Of course, this means nothing for the time being. She has my book and loves it, and will send me a two page list of things to work on tomorrow, lol. (She wondered if I would be able to finish by May. She doesn’t know how fast I work, lol.) Afterward the book has to be sold and then sell to the public, so there are many, many steps to be taken.

This is what is fun about starting any relationship – and I’m looking forward to working with an agent.

I remember starting off with my first editor, Allie from Ellora’s Cave. She was terrific – very helpful – and her advice (very good advice) was to READ other books. She used to send me lists of books she wanted me to read, and, wanting to make progress – I read. I still think reading is a great way to learn to write. Some of the books she told me “You’re going to hate this one – but watch how the author developes the tension between the hero and heroine.” Or she’d say, “this book is great for its plot.” And she was right, and reading the books helped me immensely.
My second editor was my darling Mama Z, who helped polish up ‘Diamina’ from a rambling fable into a tightly woven fantasy tale. Then I was lucky to have Martha, senior editor from Ellora’s Cave and a terrific editor, who helped make ‘My Fair Pixie’ into a best-seller for Ellora’s Cave, (and a Silver Star too!) Now I have Ann, and she’s absolutely essential for my writing. I feel so confident when she tells me that edits are finished – I know there are no more mistakes in the book; she is amazingly thorough. And I can’t talk about editors without mentioning Erin from Loose-Id, who spent so much time with me polishing Virtual Murder into the shiny book it is, (as well as Battle’s Bride and Time Traveller, not to mention Ice Man!) And from Changeling Press, Maryam – who is so much fun to work with because she always has so much positive things to say about my writing (we authors need that sort of thing, lol!)

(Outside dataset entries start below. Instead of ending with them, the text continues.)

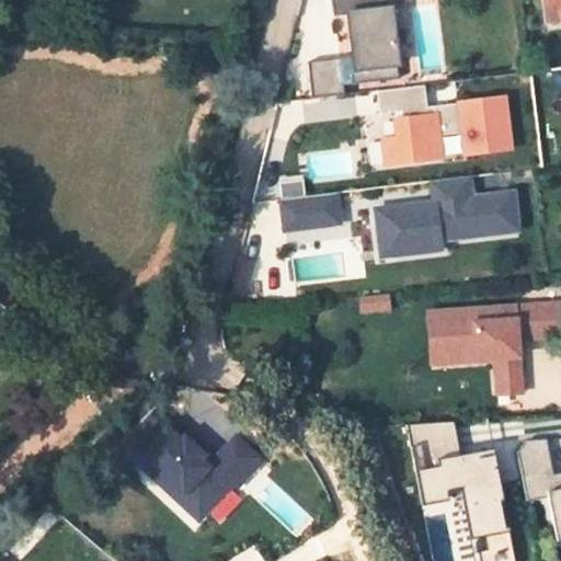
[(411,2),(411,0),(331,0),(333,16),(348,14),(355,70),(351,70),(352,84),(399,79),(390,4),(411,2)]
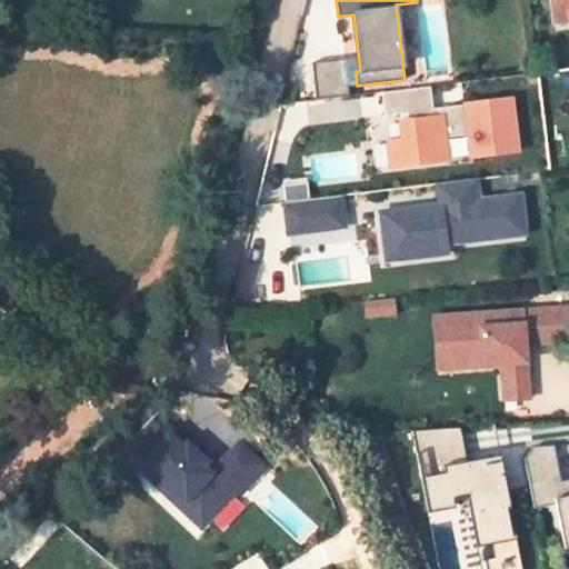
[(568,0),(550,0),(553,22),(568,20),(568,0)]
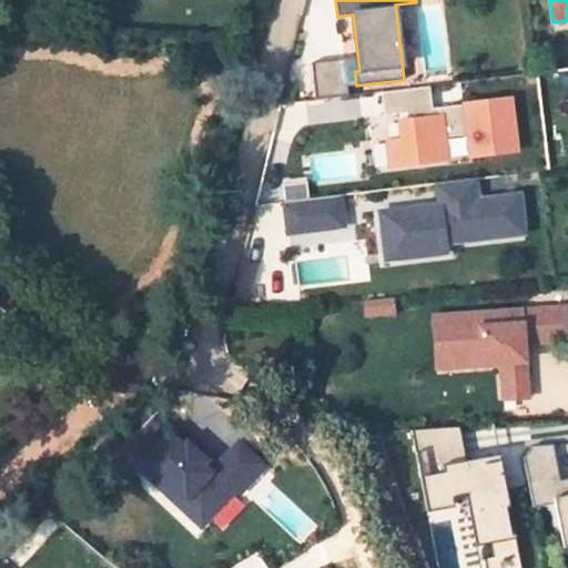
[(344,60),(315,61),(316,94),(345,92),(344,60)]
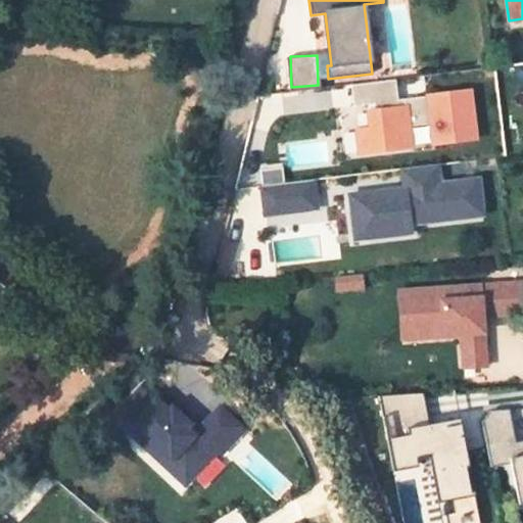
[(430,145),(478,140),(473,88),(397,95),(396,80),(352,84),(355,109),(340,110),(343,134),(353,133),(355,156),(414,150),(412,126),(428,124),(430,145)]
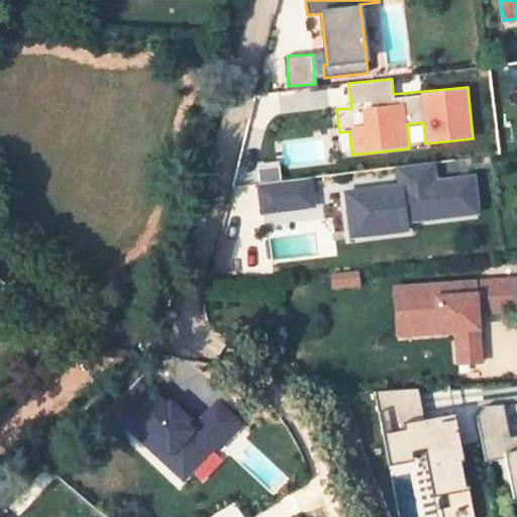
[(396,182),(341,188),(346,237),(409,231),(408,221),(480,214),(476,172),(436,177),(435,161),(394,165),(396,182)]
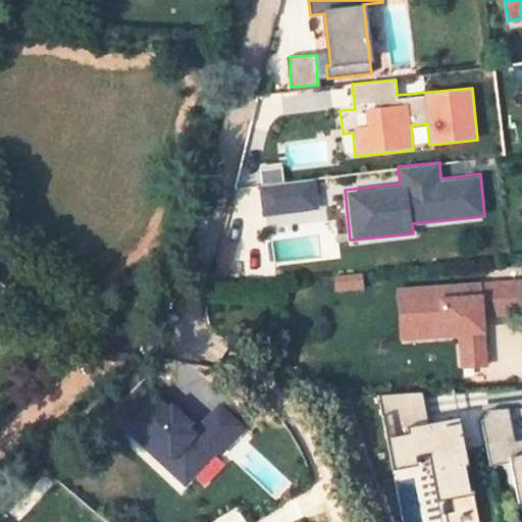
[(316,178),(281,180),(281,166),(258,168),(262,222),(318,218),(316,178)]
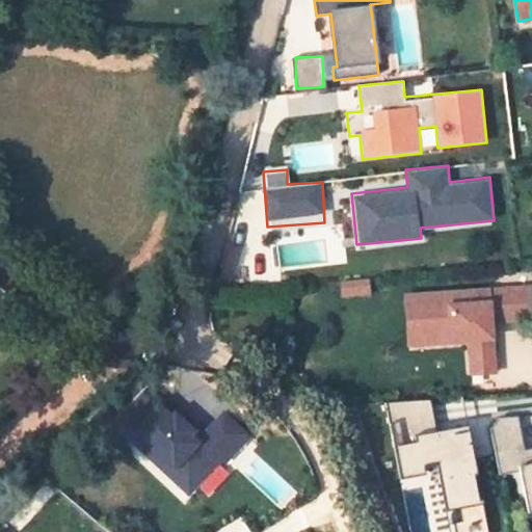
[(501,270),(503,297),(523,296),(522,269),(501,270)]
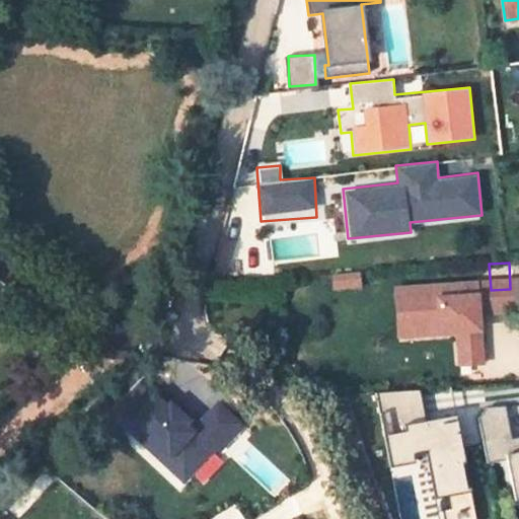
[(107,416),(190,486),(242,424),(214,400),(196,422),(142,375),(107,416)]
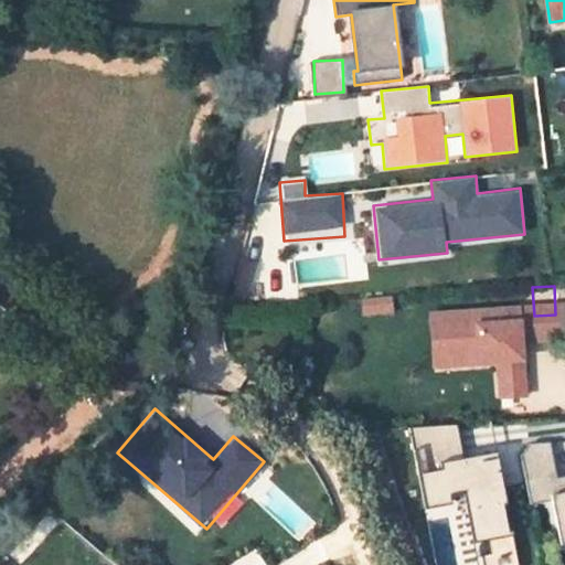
[(513,564),(498,450),(461,456),(457,420),(413,427),(424,500),(467,493),(473,541),(483,540),(487,564),(513,564)]
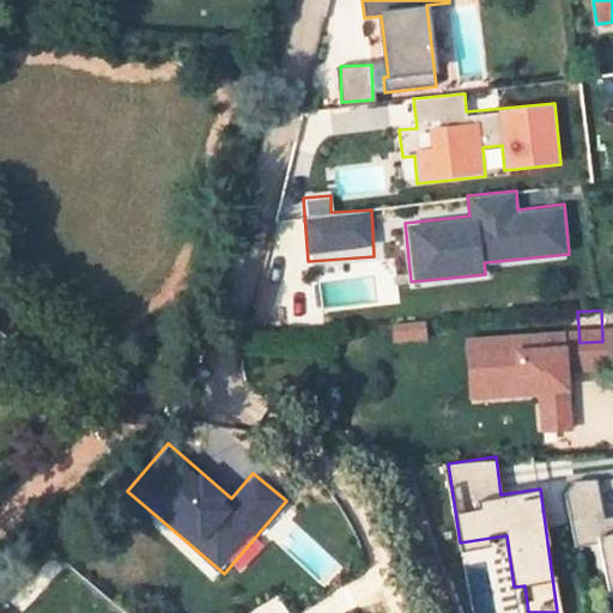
[(612,514),(602,517),(595,478),(565,484),(576,545),(599,540),(607,589),(612,588),(612,514)]
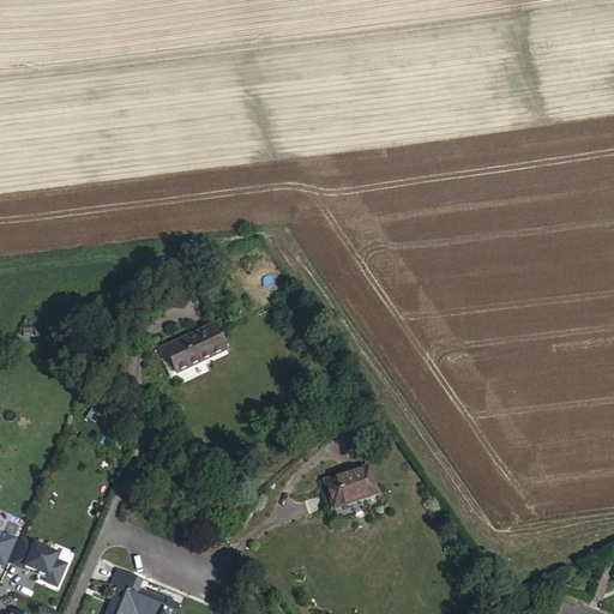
[(212,325),(168,347),(180,369),(224,349),(212,325)]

But each relationship started with that first contact, the first comments about the book, and the first suggestions about how to make it better.

I await these suggestions with impatience. I’m one of those geeky authors who think that editors make books ‘sparkle’, and I love to edit. Perhaps it’s because I have such fun editing with my mom (who was, truth be told, my English teacher in school as well as my first editor.) I learned to take criticsm from her, because she is Good, and because she never babied me. If she thought my writing sucked, she said so, and left it to me to figure out how to make it better.
Her best advice: “When in doubt, leave it out.” In other words, don’t agonize over a sentence or a phrase – if you are, it’s probably better to just cut it out.
Believe me – it’s good advice, lol.

We used to sit and edit my books, and sometimes we’d be laughing until we cried at the misplaced modifiers (my personal favorites) or the repeated words (“How many times can you fit ‘bit’ on one page, Sam?”) and then she’d point out where the plot sagged and I’d fix it (that’s one thing I’m good at is fixing things – even around the house) or she’d tell me to cut something (and I do – I don’t mind cutting. It makes the writing tighter)
And now I realise I’m rambling and she’d probably have me cut that last paragraph but I’ll leave it in, because blogging, thank goodness, doesn’t get edited, lol.

And my ear still aches today so I’m wearing a hat in the house. Thank goodness I’m not expecting royalty.